Un très beau roman, sur l’identité où l’on découvre page à page qui est Maria, un voyage introspectif, rythmé et émouvant et enfin pour les natifs des années 70, dont je fais partie, une belle Madeleine de Proust.

Au tribunal de Bobigny Pauline attend le jugement, elle n’a pas commis de crime, elle espère juste pouvoir reprendre le prénom que lui ont donné ses parents à sa naissance en URSS : « Polina », avant que celui-ci ne soit francisé. Simple formalité pense-t-elle ! Pas tout à fait, car pour certains renier le prénom que vous a octroyé la république, c’est un peu la trahir, cracher dans la soupe. Comme si, venant d’ailleurs, on ne devenait jamais un citoyen à part entière, comme si on devait être toujours redevable, faire ses preuves. Comme si on devait choisir un pays, plutôt qu’un autre, comme si on vous demandait avec le plus grand sérieux : « tu préfères ton père où ta mère ? ».
Alors, pour répondre à cette absurdité, Polina remonte le fil de sa vie et aussi le fil des mots, de sa langue maternelle à sa langue d’adoption, de l’URSS à la France, elle tisse un drapeau imaginaire, celui d’une identité double et à la fois unique. Elle fait son autoportrait, toile tendue au-delà des frontières, preuve vivante que l’on peut exister au-delà des nations, multiple et riche de ses différences.

On suit le parcours de son intégration à travers son apprentissage d’un nouveau langage. Puis le combat de sa mère, pour que ses enfants n’oublient pas le russe, pour qu’une langue ne remplace pas l’autre. Car conserver sa langue maternelle, c’est aussi resté fier de ses racines, respecter l’héritage de ses aïeuls et leur montrer qu’on les aime.
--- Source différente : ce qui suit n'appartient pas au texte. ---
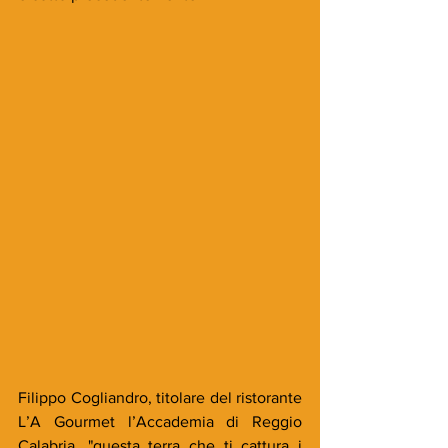
Filippo Cogliandro, titolare del ristorante 
L’A Gourmet l’Accademia di Reggio 
Calabria, "questa terra che ti cattura i 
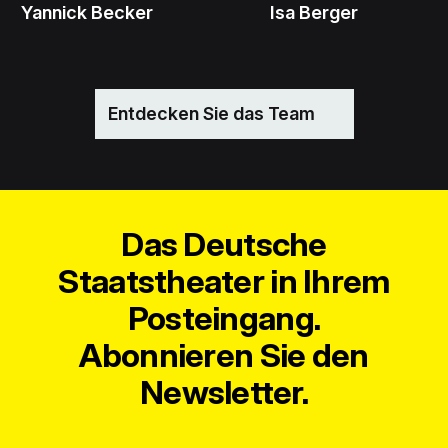
Yannick Becker
Isa Berger
Entdecken Sie das Team
Das Deutsche
Staatstheater in Ihrem
Posteingang.
Abonnieren Sie den
Newsletter.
Un texte d’une grande tendresse, à la fois subtil et drôle qui parle merveilleusement de l’immigration et de l’identité à travers la symbolique du langage.

Un premier roman particulièrement maîtrisé. Mon coup de cœur de la rentrée littéraire.

A Paris, à la Belle Époque, on fête la victoire, la musique des orchestres remplace le son du canon. Pourtant, même avec une coupe de champagne, pour certains la pilule est dure à avaler. Le héros, un ancien combattant estropié au champ d’honneur, a du mal à tourner la page. Alors pour oublier ce que la guerre lui a fait subir, pour réparer ses injustices, il propose son aide aux familles d’anciens soldats dans la détresse.

Un matin de 1925 il est contacté par une riche héritière afin de retrouver son fils. Après quelques jours il découvre que le destin du jeune homme est intimement lié à celui d’une femme dont il est follement amoureux. Commence alors un merveilleux voyage à la recherche de ses amants disparus où l’on découvre peu à peu l’infini pureté de leurs sentiments.

La noblesse de leurs âmes comme une réponse à la brutalité de la guerre et à sa barbarie, avec tout au long du récit cette question suspendue : « l’amour et la poésie pourront-ils suffire à surmonter l’atrocité et l’absurdité des combats ? »

Une histoire d’une grande sensibilité, pleine de surprises et de rebondissements, une danse onirique menée tambour battant, au rythme des cœurs bouleversés, sous le tonnerre des bombes. "Roméo et Juliette" dans les tranchées, inspiré par Boris Vian et filmé par Tim Burton.